• [PROBLEMA 1]: Estrai dal brano sul Movimento dei Focolari il testo compreso tra "Per poter raggiungere" e "le varie Chiese.", estremi inclusi.
• [PROBLEMA 2]: Elenca i quattro dialoghi che, secondo il brano sul Movimento dei Focolari, sono tipici del Movimento.
• [PROBLEMA 3]: In quale città e in quale anno ha avuto origine il Movimento dei Focolari, secondo il brano che ne parla?

• [BRANO ESTRATTO]:
Le testimonianze dei Fondatori
Chiara Lubich, Kiko
Arguello, Jean
Vanier, Monsignor Luigi Giussani
Di Chiara
Lubich
Il Movimento dei Focolari ha avuto origine a Trento nel 1943. È nel clima
di odio e di distruzione della seconda guerra mondiale che Chiara Lubich fonda
il Movimento dell'Opera di Maria, fin dall'inizio chiamato "dei Focolari".
Oggi è presente in 182 Nazioni dei cinque Continenti. I membri sono 110'000
mentre sono quasi cinque milioni gli aderenti ed i simpatizzanti. Ecco l'intervento
di Chiara Lubich.
Dovrei esporle, Beatissimo Padre, una mia testimonianza sul Movimento dei Focolari
o Opera di Maria. Ma giacché lei conosce molto bene, da decenni, questa
realtà ecclesiale, permetta che la consideri dal suo cuore, che la veda
con i suoi occhi. Lei ha individuato nell'amore la "scintilla ispiratrice"
di tutto quello che si fa sotto il nome del Focolare. Ed è proprio così,
Santo Padre. È quella la forza del nostro Movimento. Essere amore e diffonderlo
è lo scopo generale dell'Opera di Maria. Un'invasione d'amore, infatti,
essa è chiamata a portare nel mondo. Anzi lei, Santità, ha affermato
di individuare qui, ricordando altri Movimenti spirituali della storia, un "radicalismo
dell'amore". E come non può essere così se lo sguardo di
tutti coloro che fanno parte del Movimento è sempre puntato, come a modello,
su Gesù crocifisso nel suo grido d'abbandono? L'amore più radicale
è proprio lì, dove è il culmine del suo patire. È
in Lui che abbandonato dal Padre si riabbandona al Padre, che sentendosi disunito
dal Padre con Lui si riunisce il nostro segreto per ricomporre in unità
ogni divisione, ogni separazione, dovunque. In un'altra circostanza mi sono
permessa di chiederle, Santo Padre, come vede il nostro Movimento, quale la
sua finalità. E lei mi ha risposto senza esitazione (sottolineando il
nostro scopo specifico "ut omnes unum sint"): "Ecumenico",
dando a questo aggettivo il senso più vasto. Ed è così.
Per poter raggiungere il nostro scopo: "Che tutti siano uno", tipici
per noi sono i 4 dialoghi: quello all'interno della nostra Chiesa fra singoli,
fra gruppi, Movimenti, eco., dialogo questo che rafforza pure l'unità
dei fedeli con i Pastori, con il Papa e fra di loro. Poi il dialogo con cristiani
non cattolici, che vuol concorrere alla piena comunione fra le varie Chiese.
Il dialogo interreligioso, che intreccia rapporti con i fedeli delle varie religioni.
E, infine, quello con uomini senza un preciso riferimento religioso, ma di buona
volontà.

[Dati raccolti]
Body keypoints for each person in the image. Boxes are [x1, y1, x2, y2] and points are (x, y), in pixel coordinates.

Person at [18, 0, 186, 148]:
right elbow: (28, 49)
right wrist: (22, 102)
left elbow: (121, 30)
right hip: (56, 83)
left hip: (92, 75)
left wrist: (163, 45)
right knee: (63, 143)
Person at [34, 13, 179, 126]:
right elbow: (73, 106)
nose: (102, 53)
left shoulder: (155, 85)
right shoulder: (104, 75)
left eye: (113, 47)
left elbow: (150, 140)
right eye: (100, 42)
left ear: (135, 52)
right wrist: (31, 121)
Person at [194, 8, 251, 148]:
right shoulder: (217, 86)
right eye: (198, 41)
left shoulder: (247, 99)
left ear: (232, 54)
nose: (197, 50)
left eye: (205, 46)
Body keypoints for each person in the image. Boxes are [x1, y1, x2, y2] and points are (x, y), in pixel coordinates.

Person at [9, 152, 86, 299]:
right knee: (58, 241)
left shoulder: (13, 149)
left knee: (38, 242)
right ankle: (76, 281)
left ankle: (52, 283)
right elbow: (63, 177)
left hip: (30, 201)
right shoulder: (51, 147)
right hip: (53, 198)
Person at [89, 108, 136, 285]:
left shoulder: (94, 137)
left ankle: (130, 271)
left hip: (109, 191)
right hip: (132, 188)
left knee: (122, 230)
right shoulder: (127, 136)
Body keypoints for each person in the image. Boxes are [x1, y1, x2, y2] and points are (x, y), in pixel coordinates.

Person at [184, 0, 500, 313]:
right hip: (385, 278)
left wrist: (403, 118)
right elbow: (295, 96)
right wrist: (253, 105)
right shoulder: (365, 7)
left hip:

• [SOLUZIONE 1]:
Per poter raggiungere il nostro scopo: "Che tutti siano uno", tipici
per noi sono i 4 dialoghi: quello all'interno della nostra Chiesa fra singoli,
fra gruppi, Movimenti, eco., dialogo questo che rafforza pure l'unità
dei fedeli con i Pastori, con il Papa e fra di loro. Poi il dialogo con cristiani
non cattolici, che vuol concorrere alla piena comunione fra le varie Chiese.

• [SOLUZIONE 2]:
- Il dialogo all'interno della Chiesa cattolica, fra singoli, gruppi e Movimenti
- Il dialogo con i cristiani non cattolici
- Il dialogo interreligioso, con i fedeli delle varie religioni
- Il dialogo con uomini senza un preciso riferimento religioso, ma di buona volontà

• [SOLUZIONE 3]: A Trento, nel 1943.